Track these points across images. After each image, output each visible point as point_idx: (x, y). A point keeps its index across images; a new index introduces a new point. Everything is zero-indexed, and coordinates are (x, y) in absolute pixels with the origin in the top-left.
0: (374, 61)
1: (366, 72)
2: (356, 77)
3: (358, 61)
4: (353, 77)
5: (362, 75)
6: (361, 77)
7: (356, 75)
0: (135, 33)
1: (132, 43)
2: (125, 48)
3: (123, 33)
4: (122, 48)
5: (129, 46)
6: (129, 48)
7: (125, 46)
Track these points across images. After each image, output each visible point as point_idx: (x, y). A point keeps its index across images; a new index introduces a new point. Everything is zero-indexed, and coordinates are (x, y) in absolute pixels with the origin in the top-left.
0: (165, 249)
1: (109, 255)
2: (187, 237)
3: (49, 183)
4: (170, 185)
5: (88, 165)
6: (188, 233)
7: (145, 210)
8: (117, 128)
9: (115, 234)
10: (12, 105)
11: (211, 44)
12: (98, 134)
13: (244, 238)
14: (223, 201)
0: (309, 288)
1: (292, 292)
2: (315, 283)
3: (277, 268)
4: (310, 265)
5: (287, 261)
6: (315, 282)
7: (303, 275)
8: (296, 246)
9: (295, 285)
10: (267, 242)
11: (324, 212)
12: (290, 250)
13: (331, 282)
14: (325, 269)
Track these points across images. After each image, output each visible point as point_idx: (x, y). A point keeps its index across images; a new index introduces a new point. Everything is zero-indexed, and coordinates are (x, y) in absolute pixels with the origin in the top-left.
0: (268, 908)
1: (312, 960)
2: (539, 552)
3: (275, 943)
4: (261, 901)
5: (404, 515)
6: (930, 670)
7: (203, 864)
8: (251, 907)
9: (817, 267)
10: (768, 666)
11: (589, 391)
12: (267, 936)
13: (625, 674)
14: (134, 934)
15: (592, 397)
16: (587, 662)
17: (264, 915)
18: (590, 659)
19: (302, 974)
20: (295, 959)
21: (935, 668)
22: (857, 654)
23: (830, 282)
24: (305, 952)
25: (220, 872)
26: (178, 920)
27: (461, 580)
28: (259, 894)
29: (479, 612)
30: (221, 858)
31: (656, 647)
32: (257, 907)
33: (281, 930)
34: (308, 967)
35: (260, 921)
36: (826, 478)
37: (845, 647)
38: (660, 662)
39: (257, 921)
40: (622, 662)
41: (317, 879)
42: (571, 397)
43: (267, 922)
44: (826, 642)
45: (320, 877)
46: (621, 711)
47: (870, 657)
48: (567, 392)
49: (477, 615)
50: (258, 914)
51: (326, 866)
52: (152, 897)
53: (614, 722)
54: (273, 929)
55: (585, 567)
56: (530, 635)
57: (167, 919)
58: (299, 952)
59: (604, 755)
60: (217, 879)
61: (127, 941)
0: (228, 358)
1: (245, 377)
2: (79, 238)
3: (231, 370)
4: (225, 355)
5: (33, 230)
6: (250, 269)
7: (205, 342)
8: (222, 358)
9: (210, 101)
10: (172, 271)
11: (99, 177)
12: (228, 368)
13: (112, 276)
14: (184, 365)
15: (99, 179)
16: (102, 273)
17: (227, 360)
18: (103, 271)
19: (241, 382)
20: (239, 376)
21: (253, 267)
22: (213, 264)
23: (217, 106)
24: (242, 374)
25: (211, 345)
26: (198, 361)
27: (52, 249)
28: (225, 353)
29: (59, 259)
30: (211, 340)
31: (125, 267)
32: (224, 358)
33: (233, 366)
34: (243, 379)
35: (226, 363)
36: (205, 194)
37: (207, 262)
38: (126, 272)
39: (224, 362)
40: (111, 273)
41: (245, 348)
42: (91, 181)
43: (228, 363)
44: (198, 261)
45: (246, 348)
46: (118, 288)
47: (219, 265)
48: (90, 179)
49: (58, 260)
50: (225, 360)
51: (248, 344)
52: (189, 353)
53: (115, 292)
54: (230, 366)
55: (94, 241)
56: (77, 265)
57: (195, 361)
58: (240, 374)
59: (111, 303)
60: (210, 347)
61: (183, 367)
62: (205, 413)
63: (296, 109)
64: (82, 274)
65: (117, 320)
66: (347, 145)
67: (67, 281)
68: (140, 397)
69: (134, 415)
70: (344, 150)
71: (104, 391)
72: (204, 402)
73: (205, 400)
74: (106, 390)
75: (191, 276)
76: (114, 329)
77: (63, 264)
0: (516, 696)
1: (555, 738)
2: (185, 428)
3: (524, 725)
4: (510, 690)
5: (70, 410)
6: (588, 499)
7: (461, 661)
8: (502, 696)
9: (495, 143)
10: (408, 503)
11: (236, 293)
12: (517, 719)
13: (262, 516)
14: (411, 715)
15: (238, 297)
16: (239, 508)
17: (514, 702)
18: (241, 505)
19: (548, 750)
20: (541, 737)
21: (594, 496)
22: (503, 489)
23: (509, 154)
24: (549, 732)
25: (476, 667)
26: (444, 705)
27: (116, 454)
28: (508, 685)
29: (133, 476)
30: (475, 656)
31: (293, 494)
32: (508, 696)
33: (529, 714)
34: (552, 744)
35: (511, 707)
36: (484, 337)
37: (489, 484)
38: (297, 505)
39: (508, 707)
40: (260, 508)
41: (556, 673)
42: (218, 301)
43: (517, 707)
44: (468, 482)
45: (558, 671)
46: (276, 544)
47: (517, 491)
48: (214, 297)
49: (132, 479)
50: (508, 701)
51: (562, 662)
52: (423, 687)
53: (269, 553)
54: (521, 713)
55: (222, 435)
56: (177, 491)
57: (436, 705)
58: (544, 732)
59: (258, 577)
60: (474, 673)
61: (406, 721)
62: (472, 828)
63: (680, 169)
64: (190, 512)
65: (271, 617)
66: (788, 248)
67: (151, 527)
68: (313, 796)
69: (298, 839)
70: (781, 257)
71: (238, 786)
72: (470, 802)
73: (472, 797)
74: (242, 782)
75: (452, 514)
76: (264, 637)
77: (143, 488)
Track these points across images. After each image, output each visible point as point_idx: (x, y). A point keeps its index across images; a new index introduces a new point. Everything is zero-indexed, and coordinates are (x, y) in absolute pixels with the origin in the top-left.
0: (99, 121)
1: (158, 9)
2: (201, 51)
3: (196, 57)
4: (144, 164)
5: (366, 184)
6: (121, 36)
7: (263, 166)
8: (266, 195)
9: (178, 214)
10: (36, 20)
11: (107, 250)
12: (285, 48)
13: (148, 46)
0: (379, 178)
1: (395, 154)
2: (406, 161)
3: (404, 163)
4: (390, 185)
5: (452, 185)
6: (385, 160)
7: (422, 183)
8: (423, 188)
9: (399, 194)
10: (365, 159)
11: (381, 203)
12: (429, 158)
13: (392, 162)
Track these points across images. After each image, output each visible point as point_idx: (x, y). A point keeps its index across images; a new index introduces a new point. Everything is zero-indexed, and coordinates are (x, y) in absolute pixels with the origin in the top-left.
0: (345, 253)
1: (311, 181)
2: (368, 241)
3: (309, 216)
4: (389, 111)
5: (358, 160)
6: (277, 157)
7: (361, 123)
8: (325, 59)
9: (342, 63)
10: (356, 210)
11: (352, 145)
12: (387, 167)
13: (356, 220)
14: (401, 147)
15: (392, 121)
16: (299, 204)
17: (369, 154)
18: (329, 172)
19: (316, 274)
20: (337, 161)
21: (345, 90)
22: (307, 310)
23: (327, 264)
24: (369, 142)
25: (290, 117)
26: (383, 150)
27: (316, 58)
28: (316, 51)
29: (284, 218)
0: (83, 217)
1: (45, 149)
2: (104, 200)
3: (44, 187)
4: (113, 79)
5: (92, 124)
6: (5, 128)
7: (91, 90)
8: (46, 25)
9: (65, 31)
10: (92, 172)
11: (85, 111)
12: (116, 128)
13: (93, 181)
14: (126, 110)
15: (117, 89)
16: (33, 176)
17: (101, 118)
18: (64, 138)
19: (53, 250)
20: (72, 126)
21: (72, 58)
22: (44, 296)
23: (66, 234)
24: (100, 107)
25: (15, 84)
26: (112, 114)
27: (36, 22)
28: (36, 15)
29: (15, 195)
_ _ _ _ _ _ _
▸ GOAL OF THE EXERCISE
Quote the data above from the line containing "53: (614, 722)" to the line containing "60: (217, 879)", inclusive, and stop.

▸ WORKED SOLUTION
53: (614, 722)
54: (273, 929)
55: (585, 567)
56: (530, 635)
57: (167, 919)
58: (299, 952)
59: (604, 755)
60: (217, 879)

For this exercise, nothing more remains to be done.